Politically, total anarchy is the height of individual freedom, whereas political order tends to spawn tyranny faster than you can say "Niccolo Machiavelli."
The bad thing about trying to acquire something that you want, like a book or a CD or a plate of food, is having to order it--then hoping it gets delivered, by the U.S. mail, UPS, or a waiter, in orderly fashion. And you might not even get what you ordered.
But surely I jest, right? Surely I can't be against order (or, in principle, the giving or taking of orders). Well, no, I'm not. I go to my doctor every year to make sure things are in order. If something is out of order, the doctor kindly orders a prescription. But order unquestionably has its dark side. ID folks like to talk about the anthropic principle, according to which all conditions in the universe just happen to be right for us to be able to exist. Some intelligence, they conclude, must have planned it that way. Never mind that those same conditions are also just right for orderly systems like hurricanes and tornadoes. We can be existentially enjoying nice disorderly weather, a chaos of sunshine and rain, when suddenly here comes a funnel-shaped cloud. And hurricane season (from June through November) blows in right on schedule each year.

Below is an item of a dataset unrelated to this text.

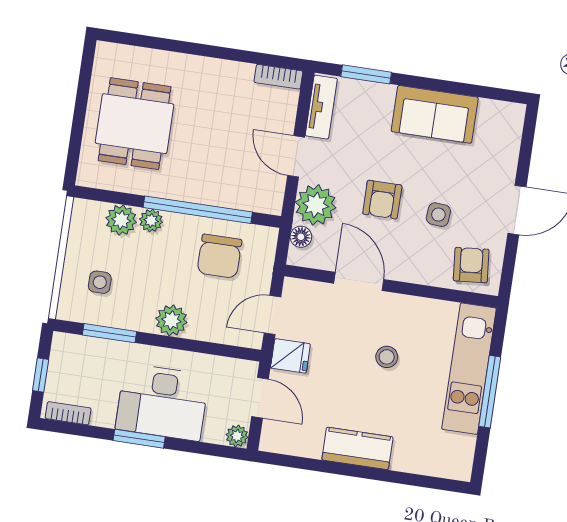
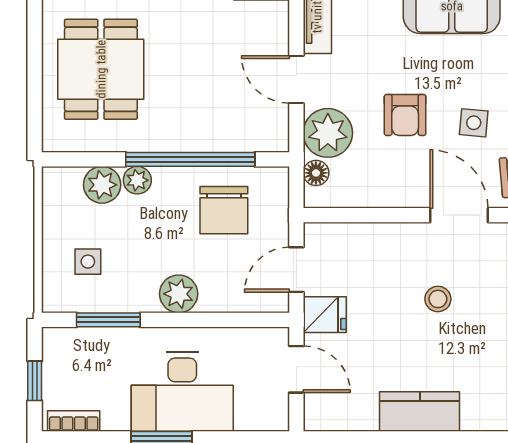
door: (359, 281) -> (459, 215), moved
plant: (237, 436) -> (276, 418), removed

This is all part of a plan? What if order in nature is just something called physical laws? You may ask then, "Who put the laws there?" Well, one can say "God, or an intelligent designer, designed them" (for better or worse). That raises the question, of course, of who designed the designer. The old "infinite regression" dilemma. Why, in the final analysis, is there something instead of nothing?

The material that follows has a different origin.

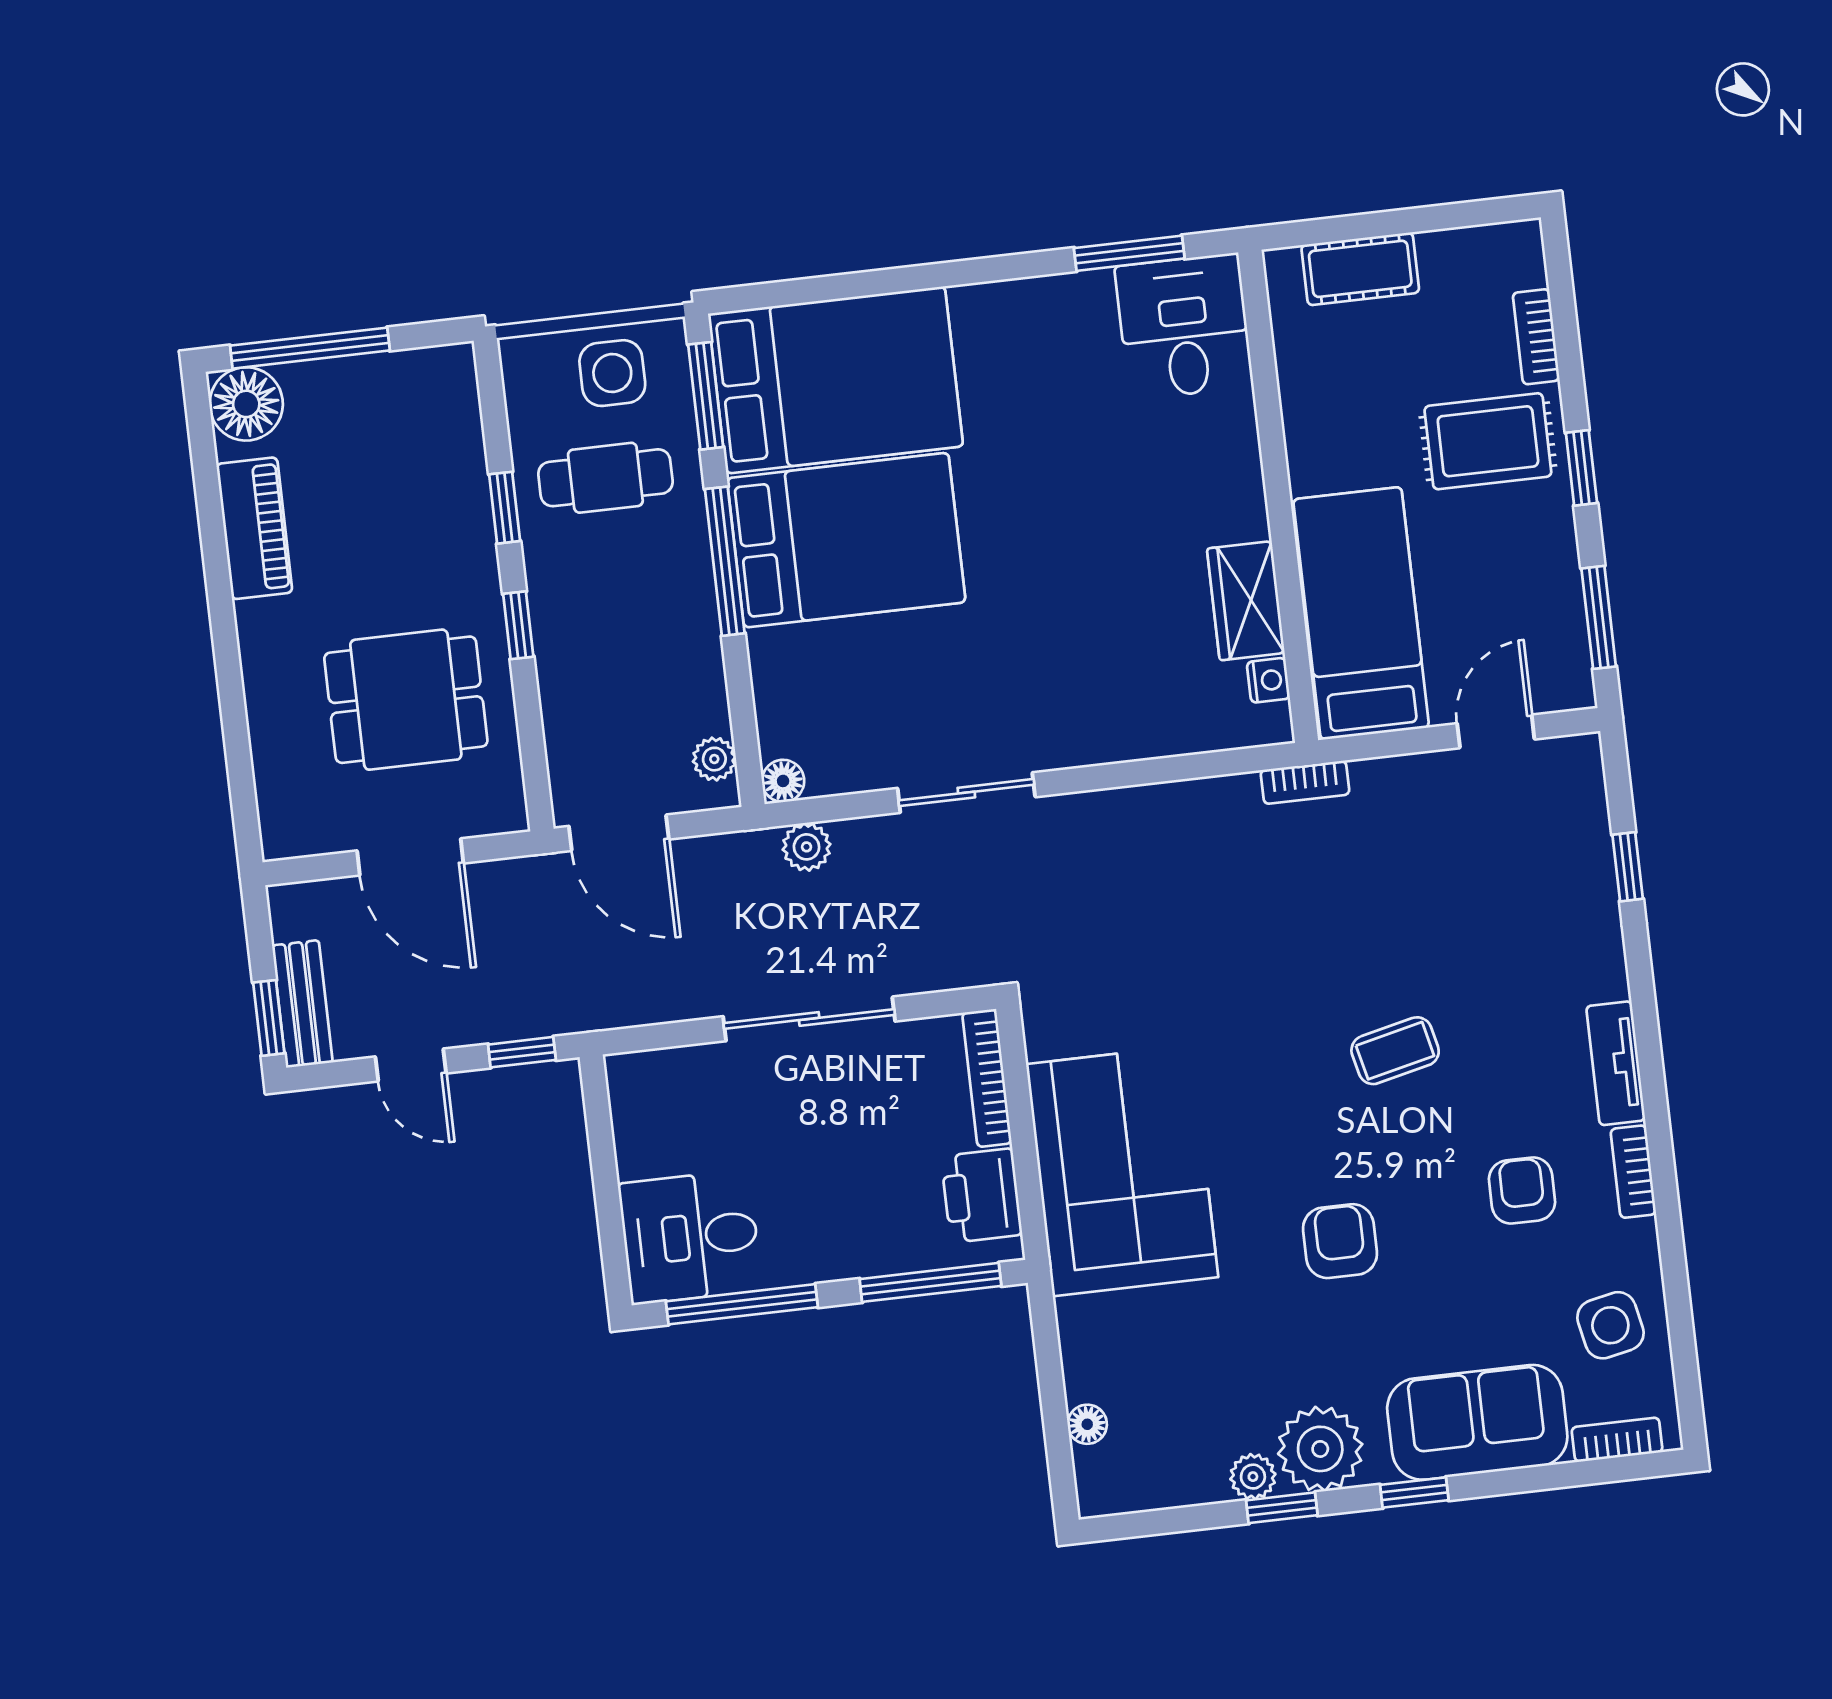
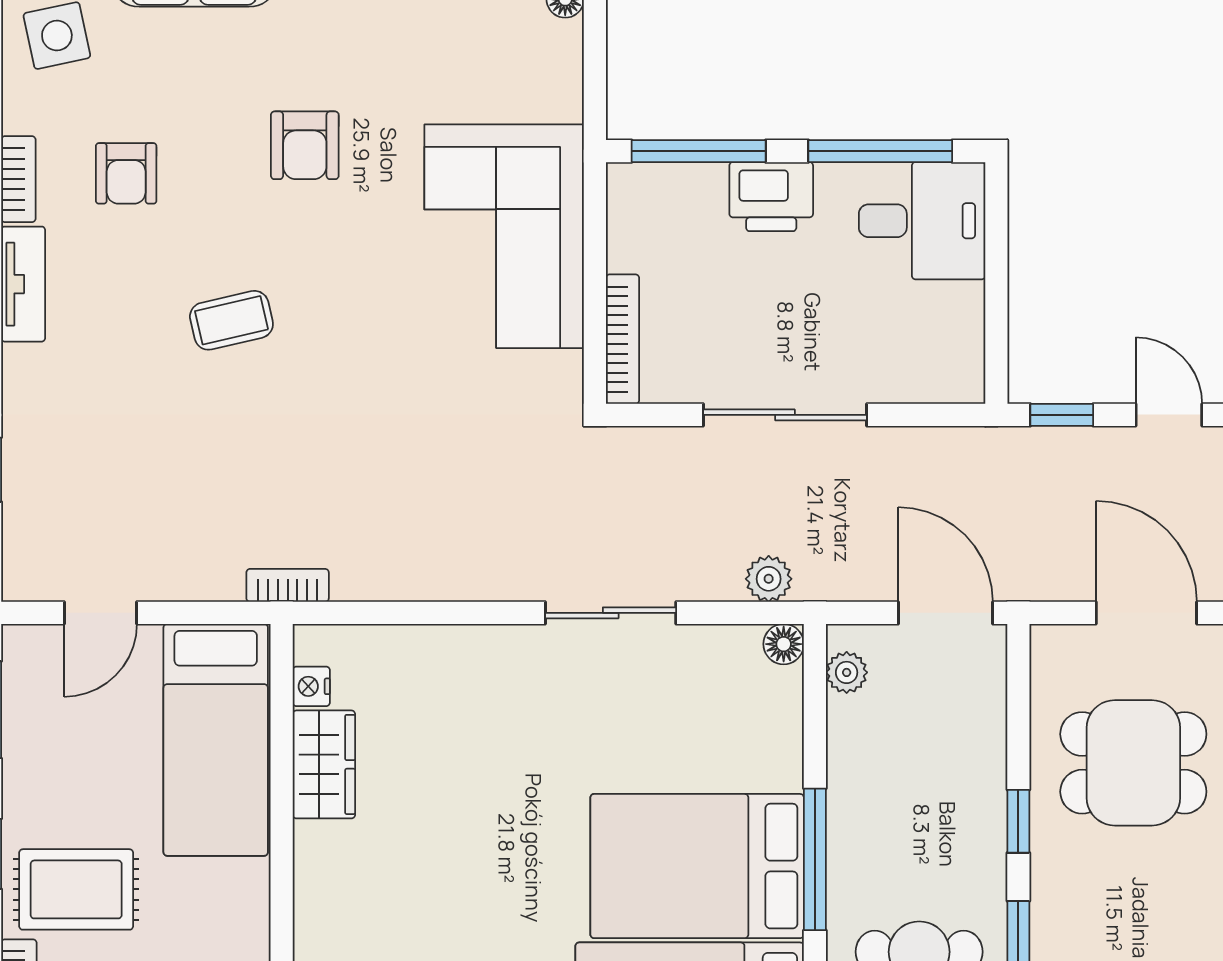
printer: (982, 1195) -> (771, 197), moved, turned 90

To an extent I am playing devil's advocate, since I have said that I am a Christian who believes in both creation and evolution. But my belief in creation doesn't mean that I understand why the order in nature should be both good and bad, or to put it more familiarly, why God allows evil to exist.

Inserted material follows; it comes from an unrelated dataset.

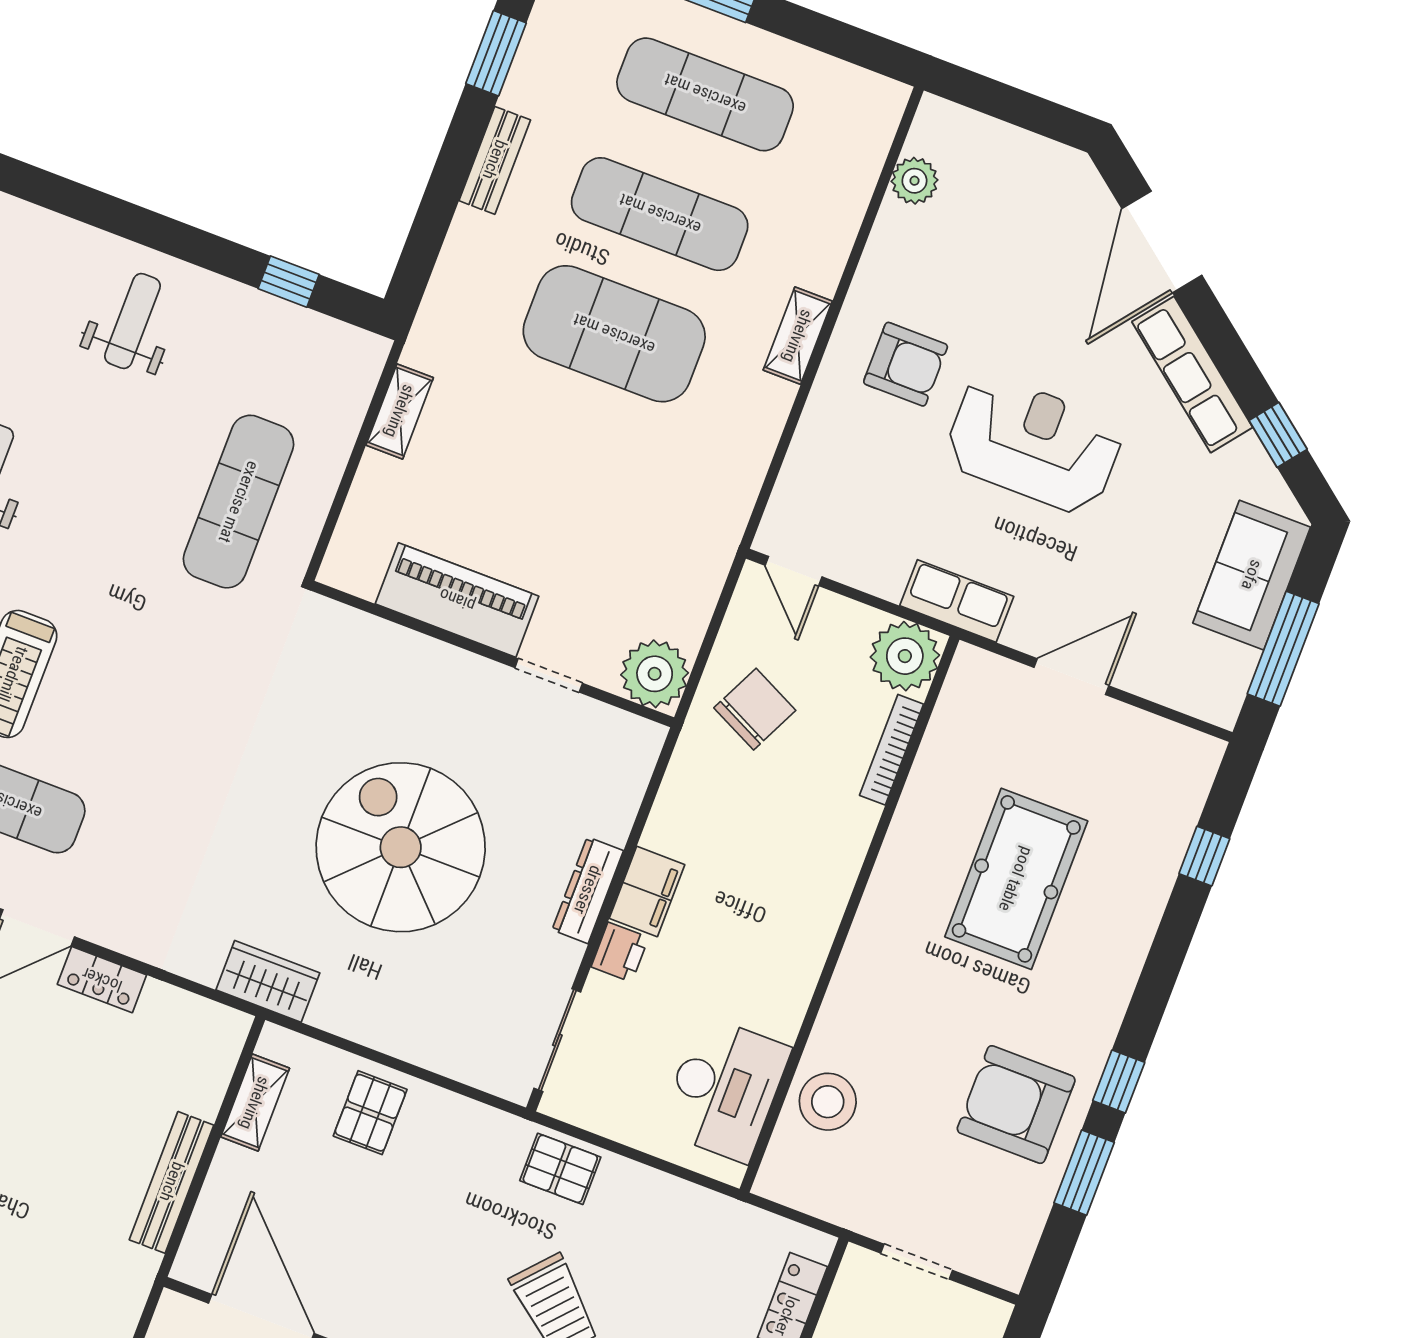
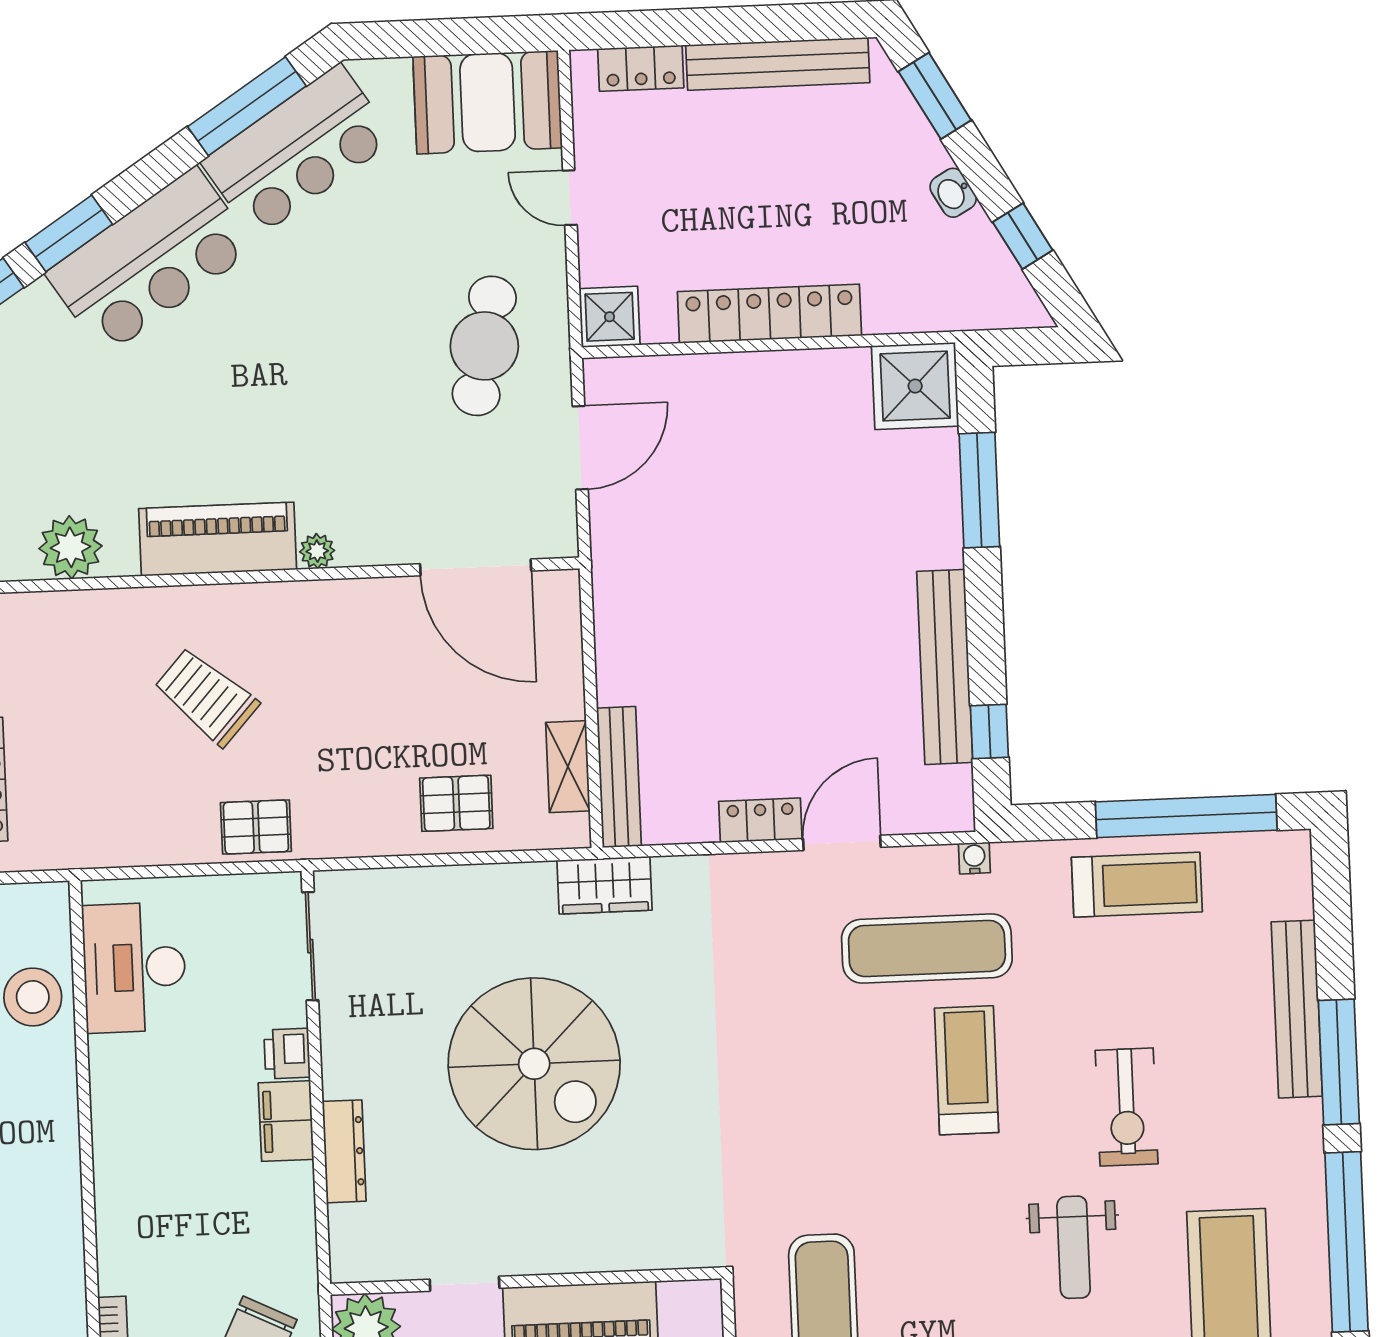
dresser: (588, 890) -> (344, 1151), moved
pallet: (370, 1113) -> (456, 803), turned 90
bench: (172, 1182) -> (619, 777), moved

Through it all, though, one thing remains truly remarkable. Whether one is religious or not, whether the laws of nature were somehow designed or are simply there, it is by those laws that life not only evolved, but produced a species with the marvelous capacity to ponder such questions.
"Teaching the controversy?" There isn't any, in biological science, with regard to evolution happening. Teaching the wonder of the natural world? That's what science class should be all about.